Ciclismo, un anno fa Colbrelli trionfava alla mitica Parigi-Roubaix

Quella volata parsa infinita, un anno fa, nel velodromo Andrè Petrieux di Roubaix, Sonny Colbrelli se la ricorderà per sempre, come ce la ricorderemo tutti noi accompagnandolo con l’urlo di gioia per un risultato tanto inatteso quanto meritato, a coronamento di una carriera da vero campione.
E poco importa se quel giorno abbiamo dovuto rifare il giornale per raccontare la sua leggendaria vittoria, terzo corridore bresciano nella storia del ciclismo ad aggiudicarsi una classica Monumento, la più iconica ed estrema di tutte. Aggiungiamo che, causa gli sconvolgimenti del calendario per la pandemia, la corsa ribattezzata non per caso «L’inferno del Nord» si è disputata in un clima d’altri tempi con il fango a rendere soldati d’argilla i ciclisti, novelli eroi del pedale. E il pianto liberatorio di Colbrelli al termine dell’impresa, sdraiato sul prato del velodromo, con le lacrime a solcare un viso reso di creta, come una maschera ellenistica della tragedia greca, ha fatto il giro del mondo e reso popolare anche oltre confine il corridore nato e cresciuto in Valsabbia, in quella Casto resa famosa dalle sue antiche fucine, forgiato alla fatica e al sacrificio che fan parte del dna delle genti di montagna, temprato dal lavoro in fabbrica e arrivato al grande successo forse un po’ tardi.

Per una sorta di contrappasso del destino quando sembrava aprirsi un nuovo capitolo agonistico della sua vita la scorsa primavera il suo cuore l’ha tradito interrompendo per fortuna solo un sogno agonistico, non si sa ancora se per sempre o temporaneamente. Ma le emozioni che ci ha regalato quel giorno Colbrelli restano scolpite indelebili nella memoria di tutti gli appassionati di ciclismo.
A pensarci bene non doveva nemmeno correrla quella gara il bresciano. Più volte nelle stagioni precedenti l’idea l’aveva sfiorato, nel 2019 era persino nel programma di inizio stagione, poi le fatiche della campagna del Nord, quella prima parte con le pietre delle Fiandre, l’aveva fiaccato e poi c’era una settimana dopo l’Amstel, la classica della birra olandese che a Sonny era rimasta sul groppo dopo che giovanissimo, ancora alla corte della Bardiani, aveva colto uno splendido terzo posto.
Sonny Colbrelli sentiva di doversi togliere la soddisfazione di vincerla quella gara in Olanda sacrificando la Roubaix perché in fondo fra le classiche quella nelle Ardenne aveva rischiato di vincerla. Forse ancor più della Sanremo del 2014, alla seconda partecipazione alla Classicissima di primavera, quando in fondo al Poggio si ritrovò da solo con un discreto vantaggio sul gruppo e anziché affondare il colpo non ci credette fino in fondo continuando a voltarsi finché fu ripreso da un gruppetto regolato poi dal norvegese Kristoff su Cancellara e con Sonny ancora capace di agguantare un sesto posto. E così la Roubaix è rimasta sullo sfondo, come desiderio mai sperimentato.

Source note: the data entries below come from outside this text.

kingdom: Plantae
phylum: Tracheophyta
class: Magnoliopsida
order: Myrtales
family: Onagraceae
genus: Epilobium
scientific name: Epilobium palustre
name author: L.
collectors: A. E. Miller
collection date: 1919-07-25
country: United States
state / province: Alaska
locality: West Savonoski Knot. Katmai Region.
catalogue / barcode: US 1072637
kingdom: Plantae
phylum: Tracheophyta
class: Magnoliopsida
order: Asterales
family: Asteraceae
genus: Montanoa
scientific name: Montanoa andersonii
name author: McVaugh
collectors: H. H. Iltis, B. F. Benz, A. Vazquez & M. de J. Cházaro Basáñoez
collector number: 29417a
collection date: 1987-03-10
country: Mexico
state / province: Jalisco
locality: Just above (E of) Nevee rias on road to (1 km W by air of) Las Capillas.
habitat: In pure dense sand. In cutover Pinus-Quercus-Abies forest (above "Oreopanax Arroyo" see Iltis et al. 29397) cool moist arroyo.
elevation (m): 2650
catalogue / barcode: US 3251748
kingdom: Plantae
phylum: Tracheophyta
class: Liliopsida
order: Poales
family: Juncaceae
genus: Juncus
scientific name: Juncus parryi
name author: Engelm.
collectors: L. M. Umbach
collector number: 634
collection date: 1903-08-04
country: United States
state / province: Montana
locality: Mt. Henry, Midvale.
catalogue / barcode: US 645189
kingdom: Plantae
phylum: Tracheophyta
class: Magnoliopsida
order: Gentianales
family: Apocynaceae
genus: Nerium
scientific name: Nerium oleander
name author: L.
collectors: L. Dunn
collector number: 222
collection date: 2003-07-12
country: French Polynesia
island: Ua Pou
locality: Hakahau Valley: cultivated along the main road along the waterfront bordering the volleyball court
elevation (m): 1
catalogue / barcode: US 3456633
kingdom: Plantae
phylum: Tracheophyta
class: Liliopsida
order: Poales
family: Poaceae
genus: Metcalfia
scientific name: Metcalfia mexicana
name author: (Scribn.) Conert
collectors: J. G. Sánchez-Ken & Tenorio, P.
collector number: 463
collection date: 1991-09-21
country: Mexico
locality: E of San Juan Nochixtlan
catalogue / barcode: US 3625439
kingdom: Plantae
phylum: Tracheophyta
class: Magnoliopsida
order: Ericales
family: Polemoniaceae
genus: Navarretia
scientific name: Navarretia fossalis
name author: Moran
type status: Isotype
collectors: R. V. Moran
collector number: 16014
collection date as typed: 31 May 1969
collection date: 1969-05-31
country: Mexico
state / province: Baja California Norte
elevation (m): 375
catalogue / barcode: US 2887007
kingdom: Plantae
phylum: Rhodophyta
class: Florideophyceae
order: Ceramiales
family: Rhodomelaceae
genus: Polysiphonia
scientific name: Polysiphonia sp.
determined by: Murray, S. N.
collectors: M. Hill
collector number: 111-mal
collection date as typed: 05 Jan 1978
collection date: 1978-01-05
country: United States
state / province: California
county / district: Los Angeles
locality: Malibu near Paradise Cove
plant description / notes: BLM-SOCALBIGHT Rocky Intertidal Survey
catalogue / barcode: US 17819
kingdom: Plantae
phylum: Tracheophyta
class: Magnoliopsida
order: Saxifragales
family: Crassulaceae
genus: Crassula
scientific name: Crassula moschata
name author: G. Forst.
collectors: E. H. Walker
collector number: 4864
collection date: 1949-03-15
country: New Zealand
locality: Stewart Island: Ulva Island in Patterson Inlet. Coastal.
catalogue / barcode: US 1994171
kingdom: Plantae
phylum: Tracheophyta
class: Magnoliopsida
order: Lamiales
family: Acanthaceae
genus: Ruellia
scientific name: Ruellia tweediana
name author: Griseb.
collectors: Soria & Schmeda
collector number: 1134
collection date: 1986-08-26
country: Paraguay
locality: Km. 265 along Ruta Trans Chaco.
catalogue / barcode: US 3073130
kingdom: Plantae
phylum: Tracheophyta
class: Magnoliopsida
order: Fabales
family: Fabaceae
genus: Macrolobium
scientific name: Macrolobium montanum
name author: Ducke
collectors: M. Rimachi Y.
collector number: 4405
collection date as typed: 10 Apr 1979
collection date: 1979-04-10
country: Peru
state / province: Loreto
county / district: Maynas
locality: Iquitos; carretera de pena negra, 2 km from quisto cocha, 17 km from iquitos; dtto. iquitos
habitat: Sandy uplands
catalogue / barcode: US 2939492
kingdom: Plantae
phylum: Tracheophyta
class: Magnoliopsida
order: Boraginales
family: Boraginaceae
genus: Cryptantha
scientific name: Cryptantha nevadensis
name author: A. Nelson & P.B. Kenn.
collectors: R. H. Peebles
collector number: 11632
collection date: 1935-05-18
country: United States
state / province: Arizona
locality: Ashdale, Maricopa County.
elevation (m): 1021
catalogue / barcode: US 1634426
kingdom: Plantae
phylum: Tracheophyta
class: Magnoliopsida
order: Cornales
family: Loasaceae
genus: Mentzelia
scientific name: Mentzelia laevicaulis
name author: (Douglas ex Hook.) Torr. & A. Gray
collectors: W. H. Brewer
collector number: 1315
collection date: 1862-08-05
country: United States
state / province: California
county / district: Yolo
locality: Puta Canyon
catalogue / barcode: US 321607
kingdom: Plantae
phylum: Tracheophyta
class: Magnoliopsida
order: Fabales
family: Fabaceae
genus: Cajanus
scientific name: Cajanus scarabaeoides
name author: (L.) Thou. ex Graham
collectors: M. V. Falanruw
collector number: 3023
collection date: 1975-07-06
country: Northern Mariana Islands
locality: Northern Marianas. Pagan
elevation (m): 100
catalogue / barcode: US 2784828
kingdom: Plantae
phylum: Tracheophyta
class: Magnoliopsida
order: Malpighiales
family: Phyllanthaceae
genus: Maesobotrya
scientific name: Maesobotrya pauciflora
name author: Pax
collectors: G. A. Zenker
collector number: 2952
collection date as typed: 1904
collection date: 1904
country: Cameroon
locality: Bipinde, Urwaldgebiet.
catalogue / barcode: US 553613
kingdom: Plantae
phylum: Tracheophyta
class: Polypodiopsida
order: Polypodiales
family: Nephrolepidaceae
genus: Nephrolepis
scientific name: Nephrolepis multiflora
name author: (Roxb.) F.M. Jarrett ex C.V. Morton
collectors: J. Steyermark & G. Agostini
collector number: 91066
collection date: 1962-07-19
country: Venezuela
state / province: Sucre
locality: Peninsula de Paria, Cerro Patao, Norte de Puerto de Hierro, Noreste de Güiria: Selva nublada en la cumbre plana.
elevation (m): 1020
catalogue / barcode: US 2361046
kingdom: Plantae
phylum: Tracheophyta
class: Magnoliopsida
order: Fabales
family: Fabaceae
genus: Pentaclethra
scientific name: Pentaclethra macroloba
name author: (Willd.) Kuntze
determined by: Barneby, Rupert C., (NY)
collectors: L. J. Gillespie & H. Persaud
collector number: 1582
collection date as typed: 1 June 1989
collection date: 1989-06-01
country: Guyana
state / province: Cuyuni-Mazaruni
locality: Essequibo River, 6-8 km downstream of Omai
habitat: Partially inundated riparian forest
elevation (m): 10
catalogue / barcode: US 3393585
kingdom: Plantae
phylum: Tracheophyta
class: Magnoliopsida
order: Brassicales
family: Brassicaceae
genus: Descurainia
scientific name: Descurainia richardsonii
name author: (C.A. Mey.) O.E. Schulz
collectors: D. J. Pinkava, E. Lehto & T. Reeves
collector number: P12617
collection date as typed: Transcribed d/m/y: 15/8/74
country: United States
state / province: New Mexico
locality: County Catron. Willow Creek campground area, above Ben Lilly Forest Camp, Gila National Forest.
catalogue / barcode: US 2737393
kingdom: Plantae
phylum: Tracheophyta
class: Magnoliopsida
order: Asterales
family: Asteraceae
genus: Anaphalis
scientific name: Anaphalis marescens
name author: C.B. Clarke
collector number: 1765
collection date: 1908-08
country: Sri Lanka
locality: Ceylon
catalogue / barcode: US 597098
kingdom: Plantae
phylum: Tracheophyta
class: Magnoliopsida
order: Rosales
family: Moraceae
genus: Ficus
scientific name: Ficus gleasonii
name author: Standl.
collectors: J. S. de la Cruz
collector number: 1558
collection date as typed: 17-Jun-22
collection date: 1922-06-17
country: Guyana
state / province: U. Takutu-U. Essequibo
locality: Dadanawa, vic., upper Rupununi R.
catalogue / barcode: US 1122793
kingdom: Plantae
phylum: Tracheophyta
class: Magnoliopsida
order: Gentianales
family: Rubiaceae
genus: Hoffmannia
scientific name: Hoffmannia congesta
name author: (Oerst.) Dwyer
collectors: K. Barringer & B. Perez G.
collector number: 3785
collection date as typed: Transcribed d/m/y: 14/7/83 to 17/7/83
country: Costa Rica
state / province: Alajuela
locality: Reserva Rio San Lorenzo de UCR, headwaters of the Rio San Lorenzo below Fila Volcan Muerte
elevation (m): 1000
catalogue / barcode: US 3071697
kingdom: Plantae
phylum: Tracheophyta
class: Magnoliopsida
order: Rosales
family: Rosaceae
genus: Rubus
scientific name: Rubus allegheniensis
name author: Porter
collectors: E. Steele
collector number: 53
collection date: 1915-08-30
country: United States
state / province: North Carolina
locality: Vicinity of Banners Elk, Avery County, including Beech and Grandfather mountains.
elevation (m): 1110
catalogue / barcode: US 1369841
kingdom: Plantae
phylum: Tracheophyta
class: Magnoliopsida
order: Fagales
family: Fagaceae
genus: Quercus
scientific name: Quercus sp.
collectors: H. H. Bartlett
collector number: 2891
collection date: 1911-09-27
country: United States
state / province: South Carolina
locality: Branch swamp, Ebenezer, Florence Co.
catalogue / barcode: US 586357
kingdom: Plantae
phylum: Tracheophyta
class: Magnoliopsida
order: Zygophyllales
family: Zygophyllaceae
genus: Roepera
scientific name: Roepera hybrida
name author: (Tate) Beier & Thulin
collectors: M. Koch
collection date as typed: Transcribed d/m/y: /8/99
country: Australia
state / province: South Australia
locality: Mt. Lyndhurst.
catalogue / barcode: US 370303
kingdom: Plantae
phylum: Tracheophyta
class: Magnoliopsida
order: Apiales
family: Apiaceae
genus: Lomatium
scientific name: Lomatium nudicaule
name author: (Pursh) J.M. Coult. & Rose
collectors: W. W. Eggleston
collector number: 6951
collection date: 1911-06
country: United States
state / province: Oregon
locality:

Lo spostamento in autunno nel 2021 per via del Covid e la straordinaria forma con la quale si è presentato al via gli hanno fatto dire sì per la prima volta. Senza pressioni (la sua stagione era già splendida con l’Italiano e l’Europeo) è arrivato alla corsa come outsider trovando peraltro le sue condizioni atmosferiche ideali, ovvero pioggia e maltempo che gli hanno dato quella spinta in più per compiere l’impresa e consegnarlo alla storia.